Stored items from a collection:

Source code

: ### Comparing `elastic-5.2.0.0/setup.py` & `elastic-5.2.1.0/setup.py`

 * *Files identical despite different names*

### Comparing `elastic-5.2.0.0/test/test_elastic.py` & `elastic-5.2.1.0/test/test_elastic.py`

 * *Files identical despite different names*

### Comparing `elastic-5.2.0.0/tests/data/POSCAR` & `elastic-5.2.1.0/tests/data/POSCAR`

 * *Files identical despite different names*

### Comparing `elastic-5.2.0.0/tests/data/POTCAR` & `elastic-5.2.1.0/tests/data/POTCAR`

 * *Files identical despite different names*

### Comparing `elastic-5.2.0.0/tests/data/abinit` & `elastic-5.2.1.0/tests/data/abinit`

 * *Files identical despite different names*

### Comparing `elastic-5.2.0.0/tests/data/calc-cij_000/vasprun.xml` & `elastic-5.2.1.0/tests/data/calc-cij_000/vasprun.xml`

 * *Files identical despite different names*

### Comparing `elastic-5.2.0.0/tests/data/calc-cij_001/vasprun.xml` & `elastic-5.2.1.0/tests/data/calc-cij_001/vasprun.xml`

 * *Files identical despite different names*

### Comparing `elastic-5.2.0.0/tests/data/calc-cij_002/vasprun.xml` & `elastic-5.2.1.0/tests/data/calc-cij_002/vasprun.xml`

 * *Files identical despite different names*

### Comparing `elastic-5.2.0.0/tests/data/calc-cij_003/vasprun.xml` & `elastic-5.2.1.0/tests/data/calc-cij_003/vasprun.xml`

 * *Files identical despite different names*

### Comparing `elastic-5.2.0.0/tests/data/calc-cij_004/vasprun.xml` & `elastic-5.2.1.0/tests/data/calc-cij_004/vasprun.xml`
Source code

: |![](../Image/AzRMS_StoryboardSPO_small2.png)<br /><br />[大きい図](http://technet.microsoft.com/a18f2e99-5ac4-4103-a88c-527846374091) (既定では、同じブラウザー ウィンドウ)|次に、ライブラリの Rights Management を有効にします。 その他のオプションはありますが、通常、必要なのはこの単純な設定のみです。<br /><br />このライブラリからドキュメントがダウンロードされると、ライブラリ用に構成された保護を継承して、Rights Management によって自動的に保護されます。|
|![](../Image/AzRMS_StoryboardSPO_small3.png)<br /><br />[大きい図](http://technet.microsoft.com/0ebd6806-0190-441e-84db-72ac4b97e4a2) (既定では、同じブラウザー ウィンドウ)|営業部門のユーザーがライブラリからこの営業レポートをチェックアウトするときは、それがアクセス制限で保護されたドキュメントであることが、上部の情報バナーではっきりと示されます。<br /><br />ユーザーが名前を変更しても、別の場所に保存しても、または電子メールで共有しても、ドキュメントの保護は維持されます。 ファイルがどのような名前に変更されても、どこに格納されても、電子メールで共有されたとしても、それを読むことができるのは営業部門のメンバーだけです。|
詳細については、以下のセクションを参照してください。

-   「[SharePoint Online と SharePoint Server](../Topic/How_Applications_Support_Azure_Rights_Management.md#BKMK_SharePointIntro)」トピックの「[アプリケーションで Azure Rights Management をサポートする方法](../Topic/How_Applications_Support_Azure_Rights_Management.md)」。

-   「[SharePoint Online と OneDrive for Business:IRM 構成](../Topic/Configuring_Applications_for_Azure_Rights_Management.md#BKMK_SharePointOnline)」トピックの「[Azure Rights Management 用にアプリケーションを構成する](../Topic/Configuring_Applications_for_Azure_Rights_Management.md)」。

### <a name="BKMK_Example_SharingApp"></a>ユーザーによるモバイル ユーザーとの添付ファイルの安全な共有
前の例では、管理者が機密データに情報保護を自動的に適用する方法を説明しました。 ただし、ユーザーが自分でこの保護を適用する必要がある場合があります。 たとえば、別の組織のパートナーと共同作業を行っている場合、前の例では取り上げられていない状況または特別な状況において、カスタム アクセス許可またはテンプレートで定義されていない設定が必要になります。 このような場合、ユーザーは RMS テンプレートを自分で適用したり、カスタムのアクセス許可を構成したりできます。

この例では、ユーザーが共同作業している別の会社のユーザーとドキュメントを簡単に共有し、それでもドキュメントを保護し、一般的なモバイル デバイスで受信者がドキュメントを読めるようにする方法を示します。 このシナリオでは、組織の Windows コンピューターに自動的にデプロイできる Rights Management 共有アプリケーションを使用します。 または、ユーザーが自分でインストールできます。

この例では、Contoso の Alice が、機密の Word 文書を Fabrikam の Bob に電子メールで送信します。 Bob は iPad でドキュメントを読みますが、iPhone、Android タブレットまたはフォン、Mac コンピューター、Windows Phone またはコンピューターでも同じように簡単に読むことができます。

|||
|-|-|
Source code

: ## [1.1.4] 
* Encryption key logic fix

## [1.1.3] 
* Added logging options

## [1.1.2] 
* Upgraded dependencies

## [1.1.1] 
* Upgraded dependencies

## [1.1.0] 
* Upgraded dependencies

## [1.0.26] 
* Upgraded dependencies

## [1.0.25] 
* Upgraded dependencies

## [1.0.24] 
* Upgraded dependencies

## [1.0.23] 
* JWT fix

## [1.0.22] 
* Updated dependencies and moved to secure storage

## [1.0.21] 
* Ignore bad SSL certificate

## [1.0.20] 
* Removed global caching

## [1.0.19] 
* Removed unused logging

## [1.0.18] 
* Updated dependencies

Task prompt –
Each record is to be transcribed exactly and in full.

Written solution –
Source code

: ### Comparing `elastic-5.2.0.0/setup.py` & `elastic-5.2.1.0/setup.py`

 * *Files identical despite different names*

### Comparing `elastic-5.2.0.0/test/test_elastic.py` & `elastic-5.2.1.0/test/test_elastic.py`

 * *Files identical despite different names*

### Comparing `elastic-5.2.0.0/tests/data/POSCAR` & `elastic-5.2.1.0/tests/data/POSCAR`

 * *Files identical despite different names*

### Comparing `elastic-5.2.0.0/tests/data/POTCAR` & `elastic-5.2.1.0/tests/data/POTCAR`

 * *Files identical despite different names*

### Comparing `elastic-5.2.0.0/tests/data/abinit` & `elastic-5.2.1.0/tests/data/abinit`

 * *Files identical despite different names*

### Comparing `elastic-5.2.0.0/tests/data/calc-cij_000/vasprun.xml` & `elastic-5.2.1.0/tests/data/calc-cij_000/vasprun.xml`

 * *Files identical despite different names*

### Comparing `elastic-5.2.0.0/tests/data/calc-cij_001/vasprun.xml` & `elastic-5.2.1.0/tests/data/calc-cij_001/vasprun.xml`

 * *Files identical despite different names*

### Comparing `elastic-5.2.0.0/tests/data/calc-cij_002/vasprun.xml` & `elastic-5.2.1.0/tests/data/calc-cij_002/vasprun.xml`

 * *Files identical despite different names*

### Comparing `elastic-5.2.0.0/tests/data/calc-cij_003/vasprun.xml` & `elastic-5.2.1.0/tests/data/calc-cij_003/vasprun.xml`

 * *Files identical despite different names*

### Comparing `elastic-5.2.0.0/tests/data/calc-cij_004/vasprun.xml` & `elastic-5.2.1.0/tests/data/calc-cij_004/vasprun.xml`
Source code

: |![](../Image/AzRMS_StoryboardSPO_small2.png)<br /><br />[大きい図](http://technet.microsoft.com/a18f2e99-5ac4-4103-a88c-527846374091) (既定では、同じブラウザー ウィンドウ)|次に、ライブラリの Rights Management を有効にします。 その他のオプションはありますが、通常、必要なのはこの単純な設定のみです。<br /><br />このライブラリからドキュメントがダウンロードされると、ライブラリ用に構成された保護を継承して、Rights Management によって自動的に保護されます。|
|![](../Image/AzRMS_StoryboardSPO_small3.png)<br /><br />[大きい図](http://technet.microsoft.com/0ebd6806-0190-441e-84db-72ac4b97e4a2) (既定では、同じブラウザー ウィンドウ)|営業部門のユーザーがライブラリからこの営業レポートをチェックアウトするときは、それがアクセス制限で保護されたドキュメントであることが、上部の情報バナーではっきりと示されます。<br /><br />ユーザーが名前を変更しても、別の場所に保存しても、または電子メールで共有しても、ドキュメントの保護は維持されます。 ファイルがどのような名前に変更されても、どこに格納されても、電子メールで共有されたとしても、それを読むことができるのは営業部門のメンバーだけです。|
詳細については、以下のセクションを参照してください。

-   「[SharePoint Online と SharePoint Server](../Topic/How_Applications_Support_Azure_Rights_Management.md#BKMK_SharePointIntro)」トピックの「[アプリケーションで Azure Rights Management をサポートする方法](../Topic/How_Applications_Support_Azure_Rights_Management.md)」。

-   「[SharePoint Online と OneDrive for Business:IRM 構成](../Topic/Configuring_Applications_for_Azure_Rights_Management.md#BKMK_SharePointOnline)」トピックの「[Azure Rights Management 用にアプリケーションを構成する](../Topic/Configuring_Applications_for_Azure_Rights_Management.md)」。

### <a name="BKMK_Example_SharingApp"></a>ユーザーによるモバイル ユーザーとの添付ファイルの安全な共有
前の例では、管理者が機密データに情報保護を自動的に適用する方法を説明しました。 ただし、ユーザーが自分でこの保護を適用する必要がある場合があります。 たとえば、別の組織のパートナーと共同作業を行っている場合、前の例では取り上げられていない状況または特別な状況において、カスタム アクセス許可またはテンプレートで定義されていない設定が必要になります。 このような場合、ユーザーは RMS テンプレートを自分で適用したり、カスタムのアクセス許可を構成したりできます。

この例では、ユーザーが共同作業している別の会社のユーザーとドキュメントを簡単に共有し、それでもドキュメントを保護し、一般的なモバイル デバイスで受信者がドキュメントを読めるようにする方法を示します。 このシナリオでは、組織の Windows コンピューターに自動的にデプロイできる Rights Management 共有アプリケーションを使用します。 または、ユーザーが自分でインストールできます。

この例では、Contoso の Alice が、機密の Word 文書を Fabrikam の Bob に電子メールで送信します。 Bob は iPad でドキュメントを読みますが、iPhone、Android タブレットまたはフォン、Mac コンピューター、Windows Phone またはコンピューターでも同じように簡単に読むことができます。

|||
|-|-|
Source code

: ## [1.1.4] 
* Encryption key logic fix

## [1.1.3] 
* Added logging options

## [1.1.2] 
* Upgraded dependencies

## [1.1.1] 
* Upgraded dependencies

## [1.1.0] 
* Upgraded dependencies

## [1.0.26] 
* Upgraded dependencies

## [1.0.25] 
* Upgraded dependencies

## [1.0.24] 
* Upgraded dependencies

## [1.0.23] 
* JWT fix

## [1.0.22] 
* Updated dependencies and moved to secure storage

## [1.0.21] 
* Ignore bad SSL certificate

## [1.0.20] 
* Removed global caching

## [1.0.19] 
* Removed unused logging

## [1.0.18] 
* Updated dependencies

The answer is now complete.